In the minds of pre-Columbians, such a useful and beneficial plant could only be of divine origin. According to Nahuatl spirituality, the Agave or Maguey represented the goddess Mayahuel-a divinity that possessed four hundred breasts to nurture its four hundred offspring; and the Centzon Totochtin, or divinities of drunkenness, which were an object of worship among the peoples of the Mesoamerican high plateau.
From Metl, the Nahuatl word for Agave, pre-Columbian societies obtained a ritual spirit, the Pulque, which was appreciated not only for its ceremonial character but also for its nutritional and restorative attributes. Not just anyone could enjoy Pulque; for instance only the elderly, pregnant women, the ill, those sentenced to death and, in some occasions, warriors preparing for battle drank it.

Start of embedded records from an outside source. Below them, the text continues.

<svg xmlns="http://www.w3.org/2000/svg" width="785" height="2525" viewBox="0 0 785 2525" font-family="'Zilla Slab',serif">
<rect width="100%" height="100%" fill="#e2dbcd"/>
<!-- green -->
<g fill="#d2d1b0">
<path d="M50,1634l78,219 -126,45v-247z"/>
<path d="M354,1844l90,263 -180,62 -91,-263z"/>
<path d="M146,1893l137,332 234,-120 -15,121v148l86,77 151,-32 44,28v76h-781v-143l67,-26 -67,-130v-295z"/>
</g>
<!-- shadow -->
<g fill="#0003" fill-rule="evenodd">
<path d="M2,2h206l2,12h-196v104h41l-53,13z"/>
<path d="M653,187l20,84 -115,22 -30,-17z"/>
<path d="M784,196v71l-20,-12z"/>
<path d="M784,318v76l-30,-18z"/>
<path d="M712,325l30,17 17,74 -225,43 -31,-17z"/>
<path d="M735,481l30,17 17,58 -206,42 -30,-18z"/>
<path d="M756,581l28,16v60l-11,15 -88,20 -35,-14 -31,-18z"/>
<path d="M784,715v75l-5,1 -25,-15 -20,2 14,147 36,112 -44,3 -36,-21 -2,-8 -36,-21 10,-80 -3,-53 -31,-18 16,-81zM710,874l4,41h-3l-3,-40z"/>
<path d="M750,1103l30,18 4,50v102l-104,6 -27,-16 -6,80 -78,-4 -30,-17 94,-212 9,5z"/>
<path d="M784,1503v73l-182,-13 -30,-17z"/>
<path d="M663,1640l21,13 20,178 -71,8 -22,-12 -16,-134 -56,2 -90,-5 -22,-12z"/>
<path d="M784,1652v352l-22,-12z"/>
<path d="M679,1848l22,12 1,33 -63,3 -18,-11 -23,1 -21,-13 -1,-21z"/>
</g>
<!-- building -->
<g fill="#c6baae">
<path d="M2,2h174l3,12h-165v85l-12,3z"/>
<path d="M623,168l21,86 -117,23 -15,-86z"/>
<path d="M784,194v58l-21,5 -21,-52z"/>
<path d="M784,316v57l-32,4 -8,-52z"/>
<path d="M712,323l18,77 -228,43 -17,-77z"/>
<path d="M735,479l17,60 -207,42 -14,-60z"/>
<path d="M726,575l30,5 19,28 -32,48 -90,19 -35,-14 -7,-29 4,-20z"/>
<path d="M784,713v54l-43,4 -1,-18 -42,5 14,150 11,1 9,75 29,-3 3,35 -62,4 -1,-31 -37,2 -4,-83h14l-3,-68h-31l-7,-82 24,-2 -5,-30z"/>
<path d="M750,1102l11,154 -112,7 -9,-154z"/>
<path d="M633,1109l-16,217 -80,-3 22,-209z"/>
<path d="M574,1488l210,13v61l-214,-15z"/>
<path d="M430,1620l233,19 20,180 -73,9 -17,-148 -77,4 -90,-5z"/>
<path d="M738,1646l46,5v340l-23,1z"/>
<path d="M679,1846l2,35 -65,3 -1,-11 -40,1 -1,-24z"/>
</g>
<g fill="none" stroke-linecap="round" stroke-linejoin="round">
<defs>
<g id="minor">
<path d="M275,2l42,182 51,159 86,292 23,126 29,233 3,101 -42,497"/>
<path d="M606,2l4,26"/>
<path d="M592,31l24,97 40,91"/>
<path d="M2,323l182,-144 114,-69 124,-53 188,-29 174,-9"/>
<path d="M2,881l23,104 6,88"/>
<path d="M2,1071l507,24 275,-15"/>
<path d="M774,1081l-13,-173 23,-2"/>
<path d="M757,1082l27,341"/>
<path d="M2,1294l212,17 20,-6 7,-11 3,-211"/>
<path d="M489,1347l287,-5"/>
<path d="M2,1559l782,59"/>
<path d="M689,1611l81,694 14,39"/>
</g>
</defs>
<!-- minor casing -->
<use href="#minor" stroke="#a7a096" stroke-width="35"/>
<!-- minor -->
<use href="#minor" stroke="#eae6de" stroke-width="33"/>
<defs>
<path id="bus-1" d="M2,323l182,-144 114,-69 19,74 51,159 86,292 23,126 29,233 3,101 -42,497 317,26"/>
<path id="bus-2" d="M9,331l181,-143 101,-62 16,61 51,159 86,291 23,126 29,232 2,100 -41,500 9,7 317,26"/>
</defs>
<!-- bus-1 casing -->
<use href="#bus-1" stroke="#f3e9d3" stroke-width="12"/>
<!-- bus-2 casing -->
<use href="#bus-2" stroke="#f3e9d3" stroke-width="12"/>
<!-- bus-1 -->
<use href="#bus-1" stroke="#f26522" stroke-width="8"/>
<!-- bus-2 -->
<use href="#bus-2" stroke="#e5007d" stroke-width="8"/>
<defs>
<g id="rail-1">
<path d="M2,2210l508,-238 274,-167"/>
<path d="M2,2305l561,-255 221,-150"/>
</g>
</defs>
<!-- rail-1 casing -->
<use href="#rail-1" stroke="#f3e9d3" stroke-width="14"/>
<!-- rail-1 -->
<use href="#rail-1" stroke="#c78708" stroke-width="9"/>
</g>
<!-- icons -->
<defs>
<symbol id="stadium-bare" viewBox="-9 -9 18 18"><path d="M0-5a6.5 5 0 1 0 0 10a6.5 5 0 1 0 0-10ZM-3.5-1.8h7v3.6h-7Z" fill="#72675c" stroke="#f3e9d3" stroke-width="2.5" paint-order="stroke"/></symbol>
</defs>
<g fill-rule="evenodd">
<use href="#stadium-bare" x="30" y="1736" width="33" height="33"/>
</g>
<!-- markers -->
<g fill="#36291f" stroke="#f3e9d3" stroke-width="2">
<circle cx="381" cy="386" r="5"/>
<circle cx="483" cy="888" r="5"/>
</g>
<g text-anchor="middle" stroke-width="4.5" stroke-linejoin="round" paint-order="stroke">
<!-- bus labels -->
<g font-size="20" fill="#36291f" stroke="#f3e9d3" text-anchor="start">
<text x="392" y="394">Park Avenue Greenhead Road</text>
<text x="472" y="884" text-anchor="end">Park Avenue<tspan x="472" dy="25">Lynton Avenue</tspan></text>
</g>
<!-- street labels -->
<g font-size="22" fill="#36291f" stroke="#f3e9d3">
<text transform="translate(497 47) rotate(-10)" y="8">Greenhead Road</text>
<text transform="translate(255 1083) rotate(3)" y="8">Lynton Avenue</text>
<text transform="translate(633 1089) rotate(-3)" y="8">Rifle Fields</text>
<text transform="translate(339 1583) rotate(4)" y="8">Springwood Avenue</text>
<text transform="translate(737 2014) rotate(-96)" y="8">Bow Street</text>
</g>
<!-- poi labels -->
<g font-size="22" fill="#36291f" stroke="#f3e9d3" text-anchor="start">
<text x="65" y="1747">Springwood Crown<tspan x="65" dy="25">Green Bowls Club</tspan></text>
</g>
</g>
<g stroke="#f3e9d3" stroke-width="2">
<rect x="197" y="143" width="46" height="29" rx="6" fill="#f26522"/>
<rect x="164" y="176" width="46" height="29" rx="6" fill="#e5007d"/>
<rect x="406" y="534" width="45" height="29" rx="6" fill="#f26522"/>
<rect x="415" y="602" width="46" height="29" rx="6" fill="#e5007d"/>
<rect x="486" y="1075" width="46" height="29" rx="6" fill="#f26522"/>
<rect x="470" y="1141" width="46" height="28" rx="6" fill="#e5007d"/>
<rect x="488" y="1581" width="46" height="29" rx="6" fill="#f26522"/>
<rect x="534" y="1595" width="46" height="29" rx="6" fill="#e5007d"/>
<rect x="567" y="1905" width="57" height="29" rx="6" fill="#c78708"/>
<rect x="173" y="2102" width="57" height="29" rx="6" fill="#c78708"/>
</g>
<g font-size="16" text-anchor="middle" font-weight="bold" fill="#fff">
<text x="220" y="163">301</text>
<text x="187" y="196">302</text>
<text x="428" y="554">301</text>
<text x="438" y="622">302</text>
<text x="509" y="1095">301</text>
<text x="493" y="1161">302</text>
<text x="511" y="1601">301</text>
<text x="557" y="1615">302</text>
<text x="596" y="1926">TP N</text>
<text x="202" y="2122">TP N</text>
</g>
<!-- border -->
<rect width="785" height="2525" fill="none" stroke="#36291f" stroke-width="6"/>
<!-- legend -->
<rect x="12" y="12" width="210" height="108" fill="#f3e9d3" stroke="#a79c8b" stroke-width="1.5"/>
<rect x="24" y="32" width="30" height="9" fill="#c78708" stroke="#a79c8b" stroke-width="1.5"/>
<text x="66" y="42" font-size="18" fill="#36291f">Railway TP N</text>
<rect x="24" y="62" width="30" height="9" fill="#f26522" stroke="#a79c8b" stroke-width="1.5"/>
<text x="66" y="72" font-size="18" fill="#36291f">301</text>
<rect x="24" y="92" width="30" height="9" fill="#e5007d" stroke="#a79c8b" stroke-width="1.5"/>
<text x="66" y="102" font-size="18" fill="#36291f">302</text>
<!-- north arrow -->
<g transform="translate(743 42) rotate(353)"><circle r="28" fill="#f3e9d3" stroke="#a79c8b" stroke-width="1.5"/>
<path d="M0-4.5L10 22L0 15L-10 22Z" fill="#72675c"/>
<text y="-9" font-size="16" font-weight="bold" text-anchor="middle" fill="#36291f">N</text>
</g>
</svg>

Let us briefly explain the methods used by ancient Mexicans to obtain spirits from the Agave. One of the most common techniques used for producing Pulque has lasted throughout the centuries. The method consisted of cutting and carving the cone of the plant so its juices would flow into an open cavity. The obtained liquid, called Aguamiel, or mead by the Spaniards, was crystalline and viscous, sweet and refreshing. The juice would undergo fermentation within a few hours, acquiring a pearly colour and alcoholic properties.
Another system used in obtaining liquid from the Agaves involved cooking the cones of the plant in underground ovens. The process resulted in a sweet juice, which, once fermented, acquired an intoxicating quality.